(TASK INPUT Opens)
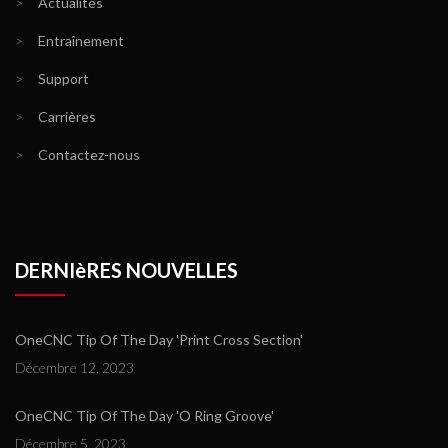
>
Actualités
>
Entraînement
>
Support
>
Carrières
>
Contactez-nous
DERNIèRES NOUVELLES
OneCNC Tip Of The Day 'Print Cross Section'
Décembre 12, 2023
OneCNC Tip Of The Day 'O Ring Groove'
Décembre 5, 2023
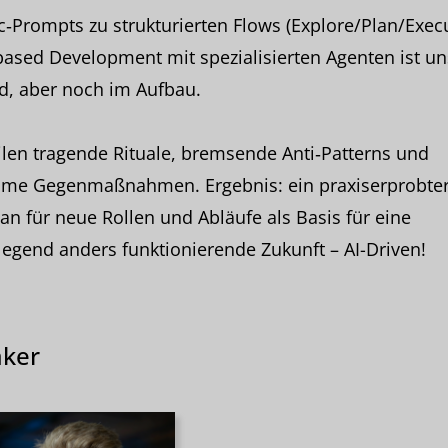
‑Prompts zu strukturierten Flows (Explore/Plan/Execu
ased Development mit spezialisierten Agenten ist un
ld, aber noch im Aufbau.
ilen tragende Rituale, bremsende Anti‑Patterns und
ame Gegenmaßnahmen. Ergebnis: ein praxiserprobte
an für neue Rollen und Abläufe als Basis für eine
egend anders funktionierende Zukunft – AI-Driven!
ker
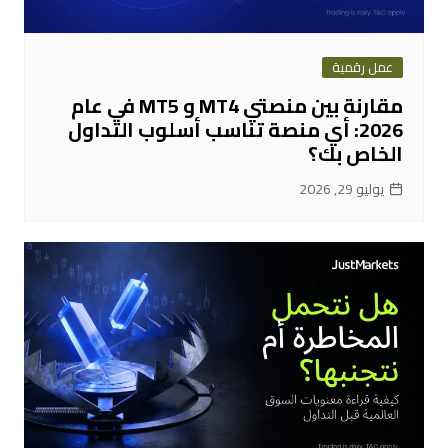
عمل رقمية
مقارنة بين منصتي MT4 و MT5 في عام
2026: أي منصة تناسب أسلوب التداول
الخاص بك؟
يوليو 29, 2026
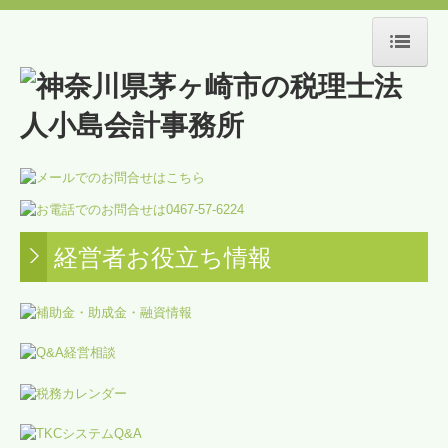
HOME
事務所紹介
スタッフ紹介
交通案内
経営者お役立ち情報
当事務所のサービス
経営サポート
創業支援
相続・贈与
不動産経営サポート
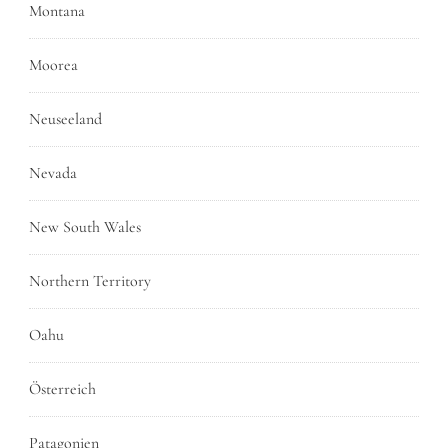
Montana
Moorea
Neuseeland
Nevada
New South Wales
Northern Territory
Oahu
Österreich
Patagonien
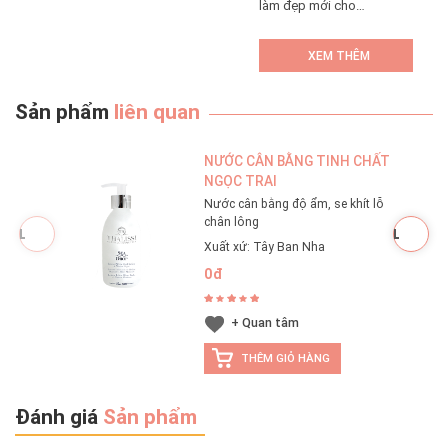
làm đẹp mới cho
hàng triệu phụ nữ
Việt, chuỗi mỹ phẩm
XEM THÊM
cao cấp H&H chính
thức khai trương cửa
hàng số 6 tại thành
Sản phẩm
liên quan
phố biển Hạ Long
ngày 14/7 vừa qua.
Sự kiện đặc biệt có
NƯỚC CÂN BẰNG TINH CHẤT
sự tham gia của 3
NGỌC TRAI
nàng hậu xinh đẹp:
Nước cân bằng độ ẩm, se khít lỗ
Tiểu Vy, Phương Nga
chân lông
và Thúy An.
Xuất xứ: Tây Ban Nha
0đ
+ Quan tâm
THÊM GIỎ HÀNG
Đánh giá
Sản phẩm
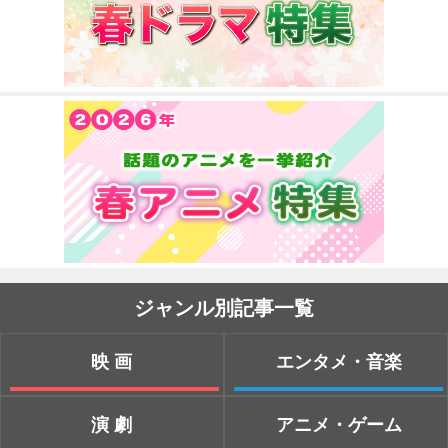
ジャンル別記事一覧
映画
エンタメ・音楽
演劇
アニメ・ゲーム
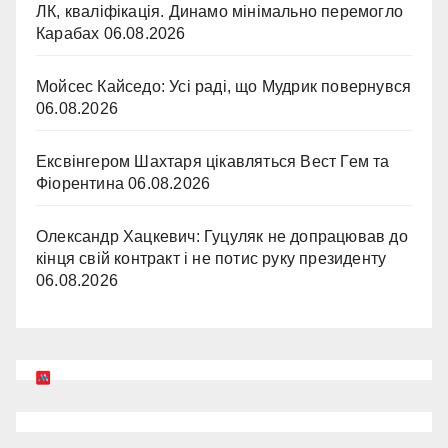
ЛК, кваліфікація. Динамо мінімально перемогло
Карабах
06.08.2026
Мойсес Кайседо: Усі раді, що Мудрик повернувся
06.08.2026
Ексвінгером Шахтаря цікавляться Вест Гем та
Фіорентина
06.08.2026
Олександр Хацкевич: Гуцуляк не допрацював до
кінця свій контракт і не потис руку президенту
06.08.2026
(TASK INPUT Closes)
### [PROBLEM STATEMENT]
First drop every picture, then print the data above exactly as it stands.

### [RESULT FOR THIS TASK]
>
Actualités
>
Entraînement
>
Support
>
Carrières
>
Contactez-nous
DERNIèRES NOUVELLES
OneCNC Tip Of The Day 'Print Cross Section'
Décembre 12, 2023
OneCNC Tip Of The Day 'O Ring Groove'
Décembre 5, 2023
‑Prompts zu strukturierten Flows (Explore/Plan/Execu
ased Development mit spezialisierten Agenten ist un
ld, aber noch im Aufbau.
ilen tragende Rituale, bremsende Anti‑Patterns und
ame Gegenmaßnahmen. Ergebnis: ein praxiserprobte
an für neue Rollen und Abläufe als Basis für eine
egend anders funktionierende Zukunft – AI-Driven!
ker
عمل رقمية
مقارنة بين منصتي MT4 و MT5 في عام
2026: أي منصة تناسب أسلوب التداول
الخاص بك؟
يوليو 29, 2026
HOME
事務所紹介
スタッフ紹介
交通案内
経営者お役立ち情報
当事務所のサービス
経営サポート
創業支援
相続・贈与
不動産経営サポート
Montana
Moorea
Neuseeland
Nevada
New South Wales
Northern Territory
Oahu
Österreich
Patagonien
làm đẹp mới cho
hàng triệu phụ nữ
Việt, chuỗi mỹ phẩm
XEM THÊM
cao cấp H&H chính
thức khai trương cửa
hàng số 6 tại thành
Sản phẩm
liên quan
phố biển Hạ Long
ngày 14/7 vừa qua.
Sự kiện đặc biệt có
NƯỚC CÂN BẰNG TINH CHẤT
sự tham gia của 3
NGỌC TRAI
nàng hậu xinh đẹp:
Nước cân bằng độ ẩm, se khít lỗ
Tiểu Vy, Phương Nga
chân lông
và Thúy An.
Xuất xứ: Tây Ban Nha
0đ
+ Quan tâm
THÊM GIỎ HÀNG
Đánh giá
Sản phẩm
ジャンル別記事一覧
映画
エンタメ・音楽
演劇
アニメ・ゲーム
ЛК, кваліфікація. Динамо мінімально перемогло
Карабах
06.08.2026
Мойсес Кайседо: Усі раді, що Мудрик повернувся
06.08.2026
Ексвінгером Шахтаря цікавляться Вест Гем та
Фіорентина
06.08.2026
Олександр Хацкевич: Гуцуляк не допрацював до
кінця свій контракт і не потис руку президенту
06.08.2026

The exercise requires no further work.